The Commission on Human Rights (CHR) cited the Department of Interior and Local Government (DILG) for respecting the mobility of older persons during the community quarantine.
The DILG issued Memorandum Circular 2020-110 dated Aug. 16 which adopted a rights-based and non-discriminatory policy on the movement of senior citizens in areas under community quarantine. The circular likewise installed protective measures for them.
Commissioner Karen S. Gomez Dumpit, Focal Commissioner on the Human Rights of Older Persons, said that the DILG was able to tackle public health and adopt a human rights-based approach with the circular, since it closely collaborated with older persons through non-government organizations such as the Coalition of Services for the Elderly, the Confederation of Older Persons Associations in the Philippines, and the Seniors sa Panahon ng COVID.
Government agencies were likewise consulted, such as the National Anti-Poverty Commission and the CHR.
The circular said that older persons are still allowed to go out of their residences, provided that they will obtain essential goods and services or engage in essential work and other permitted activities.

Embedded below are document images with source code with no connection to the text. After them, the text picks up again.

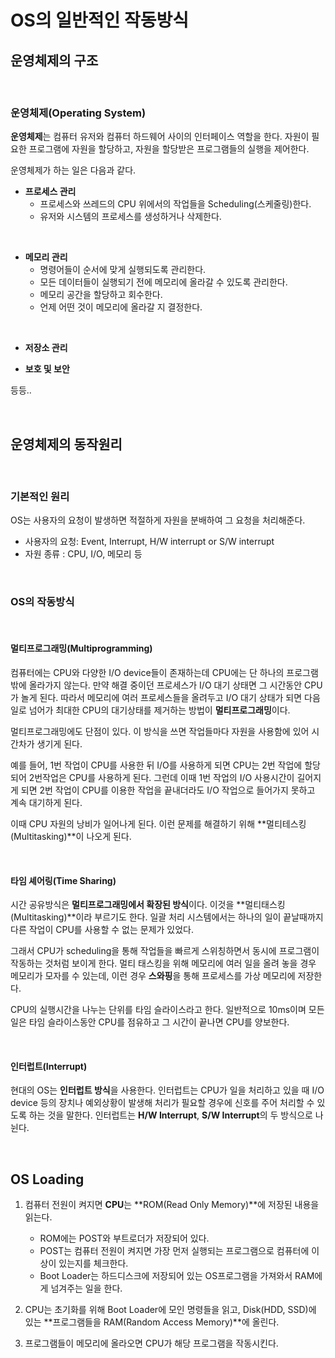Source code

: # OS의 일반적인 작동방식

## **운영체제의 구조**

<br>

### **운영체제(Operating System)**

**운영체제**는 컴퓨터 유저와 컴퓨터 하드웨어 사이의 인터페이스 역할을 한다. 자원이 필요한 프로그램에 자원을 할당하고, 자원을 할당받은 프로그램들의 실행을 제어한다.

운영체제가 하는 일은 다음과 같다.

* **프로세스 관리**
    - 프로세스와 쓰레드의 CPU 위에서의 작업들을 Scheduling(스케줄링)한다.
    - 유저와 시스템의 프로세스를 생성하거나 삭제한다.

<br>

* **메모리 관리**
    - 명령어들이 순서에 맞게 실행되도록 관리한다.
    - 모든 데이터들이 실행되기 전에 메모리에 올라갈 수 있도록 관리한다.
    - 메모리 공간을 할당하고 회수한다.
    - 언제 어떤 것이 메모리에 올라갈 지 결정한다.

<br>

* **저장소 관리**
 
* **보호 및 보안**

등등..

<br>

## **운영체제의 동작원리**

<br>

### **기본적인 원리**
OS는 사용자의 요청이 발생하면 적절하게 자원을 분배하여 그 요청을 처리해준다.
- 사용자의 요청: Event, Interrupt, H/W interrupt or S/W interrupt
- 자원 종류 : CPU, I/O, 메모리 등

<br>

### **OS의 작동방식**

<br>

#### **멀티프로그래밍(Multiprogramming)**
컴퓨터에는 CPU와 다양한 I/O device들이 존재하는데 CPU에는 단 하나의 프로그램 밖에 올라가지 않는다.
만약 해결 중이던 프로세스가 I/O 대기 상태면 그 시간동안 CPU가 놀게 된다.
따라서 메모리에 여러 프로세스들을 올려두고 I/O 대기 상태가 되면 다음 일로 넘어가 최대한 CPU의 대기상태를 제거하는 방법이 **멀티프로그래밍**이다.

멀티프로그래밍에도 단점이 있다. 이 방식을 쓰면 작업들마다 자원을 사용함에 있어 시간차가 생기게 된다.

예를 들어, 1번 작업이 CPU를 사용한 뒤 I/O를 사용하게 되면 CPU는 2번 작업에 할당되어 2번작업은 CPU를 사용하게 된다.
그런데 이때 1번 작업의 I/O 사용시간이 길어지게 되면 2번 작업이 CPU를 이용한 작업을 끝내더라도 I/O 작업으로 들어가지 못하고 계속 대기하게 된다.

이때 CPU 자원의 낭비가 일어나게 된다. 이런 문제를 해결하기 위해 **멀티테스킹(Multitasking)**이 나오게 된다.

<br>

#### **타임 셰어링(Time Sharing)**

시간 공유방식은 **멀티프로그래밍에서 확장된 방식**이다. 이것을 **멀티태스킹(Multitasking)**이라 부르기도 한다.
일괄 처리 시스템에서는 하나의 일이 끝날때까지 다른 작업이 CPU를 사용할 수 없는 문제가 있었다.

그래서 CPU가 scheduling을 통해 작업들을 빠르게 스위칭하면서 동시에 프로그램이 작동하는 것처럼 보이게 한다.
멀티 태스킹을 위해 메모리에 여러 일을 올려 놓을 경우 메모리가 모자를 수 있는데, 이런 경우 **스와핑**을 통해 프로세스를 가상 메모리에 저장한다.

CPU의 실행시간을 나누는 단위를 타임 슬라이스라고 한다.
일반적으로 10ms이며 모든 일은 타임 슬라이스동안 CPU를 점유하고 그 시간이 끝나면 CPU를 양보한다.

<br>

#### **인터럽트(Interrupt)**

현대의 OS는 **인터럽트 방식**을 사용한다.
인터럽트는 CPU가 일을 처리하고 있을 때 I/O device 등의 장치나 예외상황이 발생해 처리가 필요할 경우에 신호를 주어 처리할 수 있도록 하는 것을 말한다.
인터럽트는 **H/W Interrupt**, **S/W Interrupt**의 두 방식으로 나뉜다.

<br>

## **OS Loading**

1. 컴퓨터 전원이 켜지면 **CPU**는 **ROM(Read Only Memory)**에 저장된 내용을 읽는다.
    - ROM에는 POST와 부트로더가 저장되어 있다.
    - POST는 컴퓨터 전원이 켜지면 가장 먼저 실행되는 프로그램으로 컴퓨터에 이상이 있는지를 체크한다.
    - Boot Loader는 하드디스크에 저장되어 있는 OS프로그램을 가져와서 RAM에게 넘겨주는 일을 한다.

2. CPU는 초기화를 위해 Boot Loader에 모인 명령들을 읽고, Disk(HDD, SSD)에 있는 **프로그램들을 RAM(Random Access Memory)**에 올린다.

3. 프로그램들이 메모리에 올라오면 CPU가 해당 프로그램을 작동시킨다.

"It mandates all local government units (LGUs) and the Philippine National Police to respect the freedom of movement of older persons, pursuant to the IATF-EID guidelines," said Dumpit.
Frontliners are mandated to allow older persons to cross borders for medical or humanitarian purposes in areas under Enhanced Community Quarantine (ECQ) and Modified Enhanced Community Quarantine (MECQ). Meanwhile, they are allowed to cross borders for any purpose, with the exception of leisure, in areas under General Community Quarantine (GCQ) and Modified Community Quarantine (MGCQ).
The circular also allowed certain exceptions with regards to the exercise and outdoor activities of senior citizens -- provided that minimum health standards are observed. Senior citizens are allowed to engage in individual outdoor non-contact sports and other forms of exercise under MECQ, GCQ, and MGCQ.
"We emphasize that these rules do not undermine the risks for older persons of contracting COVID-19 when going outside their residences because it balances the need to protect everyone against the disease while respecting the various circumstances that different older persons are in," said Dumpit.
The DILG circular recognized that not all older persons have other people to rely on to buy their essential goods or provide financial support, so some older persons really need to go out themselves as long as they maintain physical distancing.
"We further emphasize that the responsibility to curb the transmission of COVID-19 and to protect themselves rests not just on older persons but on every person in this country regardless of age," said Dumpit.
Aside from the guidelines for older persons when going out, the circular issued provisions that mandate the Offices of Senior Citizens Affairs (OSCAs) to set up hotlines and help desks for queries and complaints of older persons, which is in line with the Expanded Senior Citizens Act of 2010.
OSCAs were encouraged to proactively monitor older persons at risk for violence and abuse and to ensure suspected or alleged incidents are reported to the Department of Justice, the Public Attorney’s Office, and the CHR.
"We reiterate that older persons, whatever circumstance they are in, have the right to live a life of dignity, free from abuse, violence, and neglect. The CHR is committed to act on reports of suspected or alleged cases of abuse, violence against, or neglect of older persons," she said.